---------- Dataset content ----------

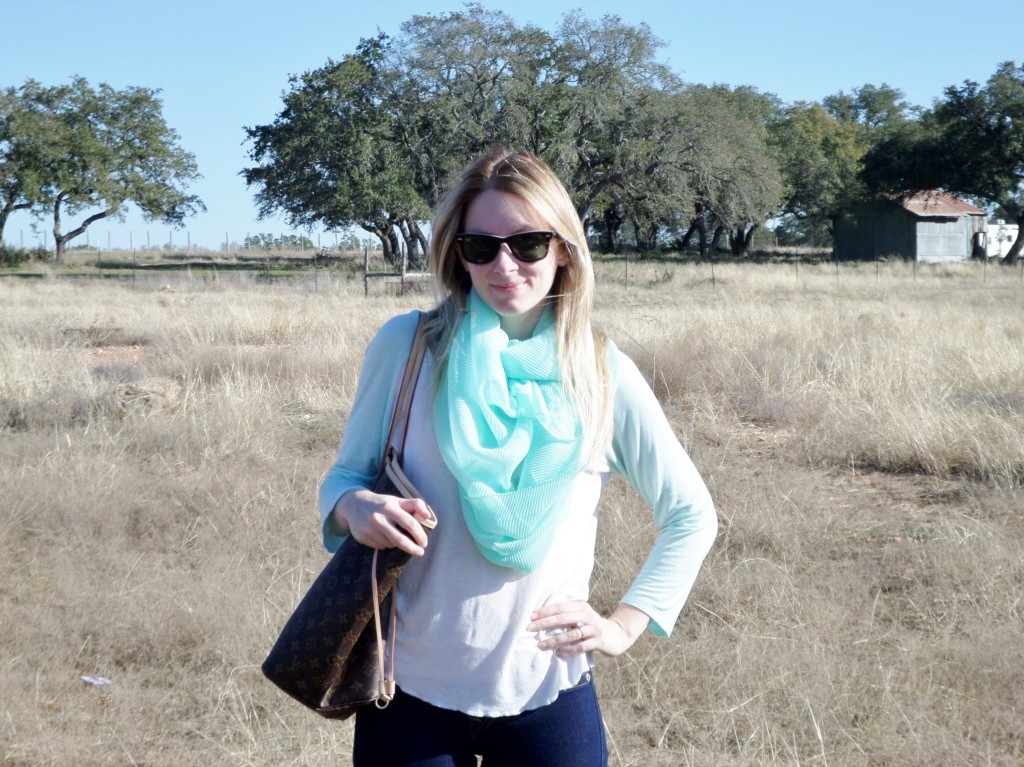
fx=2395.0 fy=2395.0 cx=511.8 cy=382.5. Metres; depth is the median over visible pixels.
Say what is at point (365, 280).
wooden fence
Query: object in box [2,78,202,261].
tree
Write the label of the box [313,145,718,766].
woman
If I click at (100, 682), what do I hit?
litter
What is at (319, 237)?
fence
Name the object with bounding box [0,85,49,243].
tree
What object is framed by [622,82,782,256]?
tree
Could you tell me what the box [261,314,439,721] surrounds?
handbag
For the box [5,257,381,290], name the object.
wire fence
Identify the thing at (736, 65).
sky
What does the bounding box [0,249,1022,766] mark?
dry grass field
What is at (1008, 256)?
tree
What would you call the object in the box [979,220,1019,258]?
white vehicle
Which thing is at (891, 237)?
shed
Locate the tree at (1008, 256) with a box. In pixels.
[861,62,1023,262]
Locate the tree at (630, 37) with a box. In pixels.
[385,5,677,256]
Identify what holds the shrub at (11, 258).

----------

• **Problem requirements**: Any picture found in the data is to be skipped while the rest is copied exactly.

• **Response**:
fx=2395.0 fy=2395.0 cx=511.8 cy=382.5. Metres; depth is the median over visible pixels.
Say what is at point (365, 280).
wooden fence
Query: object in box [2,78,202,261].
tree
Write the label of the box [313,145,718,766].
woman
If I click at (100, 682), what do I hit?
litter
What is at (319, 237)?
fence
Name the object with bounding box [0,85,49,243].
tree
What object is framed by [622,82,782,256]?
tree
Could you tell me what the box [261,314,439,721] surrounds?
handbag
For the box [5,257,381,290], name the object.
wire fence
Identify the thing at (736, 65).
sky
What does the bounding box [0,249,1022,766] mark?
dry grass field
What is at (1008, 256)?
tree
What would you call the object in the box [979,220,1019,258]?
white vehicle
Which thing is at (891, 237)?
shed
Locate the tree at (1008, 256) with a box. In pixels.
[861,62,1023,262]
Locate the tree at (630, 37) with a box. In pixels.
[385,5,677,256]
Identify what holds the shrub at (11, 258).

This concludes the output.